- _Work item_: Produce as output only the lines below starting at the line with "通过此页面，您将了解到如何配置列和状态。" and continuing through the line with "- 无选项表示列对问题数量没有任何约束，问题可任意拖拽。", each one exactly as written.

• • • •

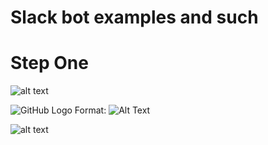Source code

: # Slack bot examples and such

# Step One
![alt text](https://github.com/m4573rn3rd/scripts/tree/main/slack/img/readme_img/1.png?raw=true)

![GitHub Logo](https://github.com/m4573rn3rd/scripts/tree/main/slack/img/readme_img/1.png)
Format: ![Alt Text](url)

![alt text](https://raw.githubusercontent.com/m4573rn3rd/scripts/main/slack/img/readme_img/1.pnghttps://github.com/m4573rn3rd/scripts/tree/main/slack/img/readme_img/1.png)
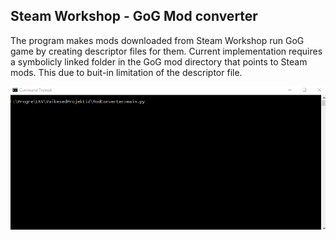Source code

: ## Steam Workshop - GoG Mod converter
The program makes mods downloaded from Steam Workshop run GoG game by creating descriptor files for them. Current implementation requires a symbolicly linked folder in the GoG mod directory that points to Steam mods. This due to buit-in limitation of the descriptor file.

<a href="url"><img src="https://github.com/zcribe/SmallProjectsCollection/blob/master/ModConverter/mod_converter.gif"></a>
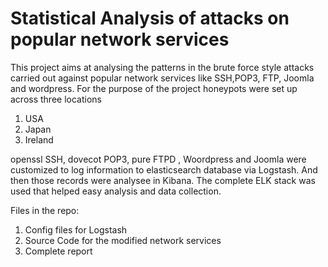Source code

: # Statistical Analysis of attacks on popular network services

This project aims at analysing the patterns in the brute force style attacks carried out against popular network services like SSH,POP3, FTP, Joomla and wordpress. For the purpose of the project honeypots were set up across three locations 

1) USA
2) Japan
3) Ireland

openssl SSH, dovecot POP3, pure FTPD , Woordpress and Joomla were customized to log information to elasticsearch database via Logstash. And then those records were analysee in Kibana. The complete ELK stack was used that helped easy analysis and data collection.

Files in the repo:

1) Config files for Logstash
2) Source Code for the modified network services
3) Complete report
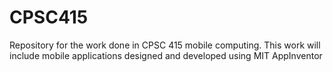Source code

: # CPSC415
Repository for the work done in CPSC 415 mobile computing. This work will include mobile applications designed and developed using MIT AppInventor

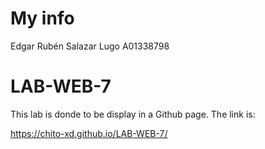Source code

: # My info

Edgar Rubén Salazar Lugo A01338798

# LAB-WEB-7

This lab is donde to be display in a Github page. The link is: 

https://chito-xd.github.io/LAB-WEB-7/
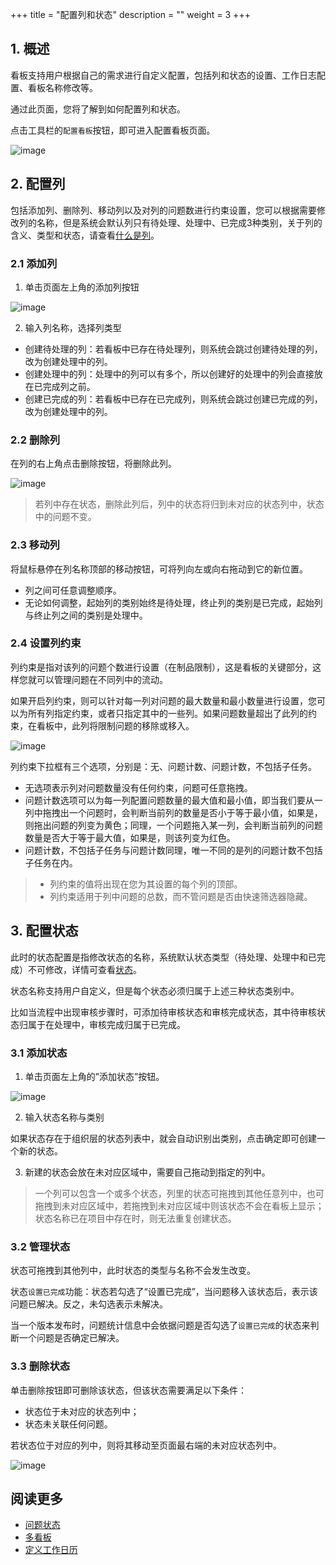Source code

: +++
title = "配置列和状态"
description = ""
weight = 3
+++


## 1. 概述

看板支持用户根据自己的需求进行自定义配置，包括列和状态的设置、工作日志配置、看板名称修改等。

通过此页面，您将了解到如何配置列和状态。

点击工具栏的`配置看板`按钮，即可进入配置看板页面。

![image](/docs/user-guide/cooperation/iteration-plan/image/scrumboard-14.png)

## 2. 配置列

包括添加列、删除列、移动列以及对列的问题数进行约束设置，您可以根据需要修改列的名称，但是系统会默认列只有待处理、处理中、已完成3种类别，关于列的含义、类型和状态，请查看[什么是列](../whatisboard)。

### 2.1 添加列

1. 单击页面左上角的添加列按钮

![image](/docs/user-guide/cooperation/iteration-plan/image/scrumboard-15.png)

2. 输入列名称，选择列类型

- 创建待处理的列：若看板中已存在待处理列，则系统会跳过创建待处理的列，改为创建处理中的列。
- 创建处理中的列：处理中的列可以有多个，所以创建好的处理中的列会直接放在已完成列之前。
- 创建已完成的列：若看板中已存在已完成列，则系统会跳过创建已完成的列，改为创建处理中的列。

### 2.2 删除列

在列的右上角点击删除按钮，将删除此列。

![image](/docs/user-guide/cooperation/iteration-plan/image/scrumboard-16.png)

> 若列中存在状态，删除此列后，列中的状态将归到未对应的状态列中，状态中的问题不变。 

### 2.3 移动列

将鼠标悬停在列名称顶部的移动按钮，可将列向左或向右拖动到它的新位置。

- 列之间可任意调整顺序。
- 无论如何调整，起始列的类别始终是待处理，终止列的类别是已完成，起始列与终止列之间的类别是处理中。

### 2.4 设置列约束

列约束是指对该列的问题个数进行设置（在制品限制），这是看板的关键部分，这样您就可以管理问题在不同列中的流动。

如果开启列约束，则可以针对每一列对问题的最大数量和最小数量进行设置，您可以为所有列指定约束，或者只指定其中的一些列。如果问题数量超出了此列的约束，在看板中，此列将限制问题的移除或移入。

![image](/docs/user-guide/cooperation/iteration-plan/image/scrumboard-17.png)

列约束下拉框有三个选项，分别是：无、问题计数、问题计数，不包括子任务。

- 无选项表示列对问题数量没有任何约束，问题可任意拖拽。
- 问题计数选项可以为每一列配置问题数量的最大值和最小值，即当我们要从一列中拖拽出一个问题时，会判断当前列的数量是否小于等于最小值，如果是，则拖出问题的列变为黄色；同理，一个问题拖入某一列，会判断当前列的问题数量是否大于等于最大值，如果是，则该列变为红色。
- 问题计数，不包括子任务与问题计数同理，唯一不同的是列的问题计数不包括子任务在内。 

>- 列约束的值将出现在您为其设置的每个列的顶部。
>- 列约束适用于列中问题的总数，而不管问题是否由快速筛选器隐藏。


## 3. 配置状态

此时的状态配置是指修改状态的名称，系统默认状态类型（待处理、处理中和已完成）不可修改，详情可查看[状态](../whatisboard)。

状态名称支持用户自定义，但是每个状态必须归属于上述三种状态类别中。

比如当流程中出现审核步骤时，可添加待审核状态和审核完成状态，其中待审核状态归属于在处理中，审核完成归属于已完成。

### 3.1 添加状态

1. 单击页面左上角的”添加状态”按钮。

![image](/docs/user-guide/cooperation/iteration-plan/image/scrumboard-18.png)

2. 输入状态名称与类别

如果状态存在于组织层的状态列表中，就会自动识别出类别，点击确定即可创建一个新的状态。

3. 新建的状态会放在未对应区域中，需要自己拖动到指定的列中。

> 一个列可以包含一个或多个状态，列里的状态可拖拽到其他任意列中，也可拖拽到未对应区域中，若拖拽到未对应区域中则该状态不会在看板上显示；状态名称已在项目中存在时，则无法重复创建状态。 

### 3.2 管理状态

状态可拖拽到其他列中，此时状态的类型与名称不会发生改变。

状态`设置已完成`功能：状态若勾选了“设置已完成”，当问题移入该状态后，表示该问题已解决。反之，未勾选表示未解决。

当一个版本发布时，问题统计信息中会依据问题是否勾选了`设置已完成`的状态来判断一个问题是否确定已解决。

### 3.3 删除状态

单击删除按钮即可删除该状态，但该状态需要满足以下条件：

- 状态位于未对应的状态列中；
- 状态未关联任何问题。

若状态位于对应的列中，则将其移动至页面最右端的未对应状态列中。

![image](/docs/user-guide/cooperation/iteration-plan/image/scrumboard-19.png)

## 阅读更多

- [问题状态](../whatisboard)
- [多看板](../multi-board)
- [定义工作日历](../jounal)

• • • •

- _Answer for the task_:
通过此页面，您将了解到如何配置列和状态。

点击工具栏的`配置看板`按钮，即可进入配置看板页面。

![image](/docs/user-guide/cooperation/iteration-plan/image/scrumboard-14.png)

## 2. 配置列

包括添加列、删除列、移动列以及对列的问题数进行约束设置，您可以根据需要修改列的名称，但是系统会默认列只有待处理、处理中、已完成3种类别，关于列的含义、类型和状态，请查看[什么是列](../whatisboard)。

### 2.1 添加列

1. 单击页面左上角的添加列按钮

![image](/docs/user-guide/cooperation/iteration-plan/image/scrumboard-15.png)

2. 输入列名称，选择列类型

- 创建待处理的列：若看板中已存在待处理列，则系统会跳过创建待处理的列，改为创建处理中的列。
- 创建处理中的列：处理中的列可以有多个，所以创建好的处理中的列会直接放在已完成列之前。
- 创建已完成的列：若看板中已存在已完成列，则系统会跳过创建已完成的列，改为创建处理中的列。

### 2.2 删除列

在列的右上角点击删除按钮，将删除此列。

![image](/docs/user-guide/cooperation/iteration-plan/image/scrumboard-16.png)

> 若列中存在状态，删除此列后，列中的状态将归到未对应的状态列中，状态中的问题不变。 

### 2.3 移动列

将鼠标悬停在列名称顶部的移动按钮，可将列向左或向右拖动到它的新位置。

- 列之间可任意调整顺序。
- 无论如何调整，起始列的类别始终是待处理，终止列的类别是已完成，起始列与终止列之间的类别是处理中。

### 2.4 设置列约束

列约束是指对该列的问题个数进行设置（在制品限制），这是看板的关键部分，这样您就可以管理问题在不同列中的流动。

如果开启列约束，则可以针对每一列对问题的最大数量和最小数量进行设置，您可以为所有列指定约束，或者只指定其中的一些列。如果问题数量超出了此列的约束，在看板中，此列将限制问题的移除或移入。

![image](/docs/user-guide/cooperation/iteration-plan/image/scrumboard-17.png)

列约束下拉框有三个选项，分别是：无、问题计数、问题计数，不包括子任务。

- 无选项表示列对问题数量没有任何约束，问题可任意拖拽。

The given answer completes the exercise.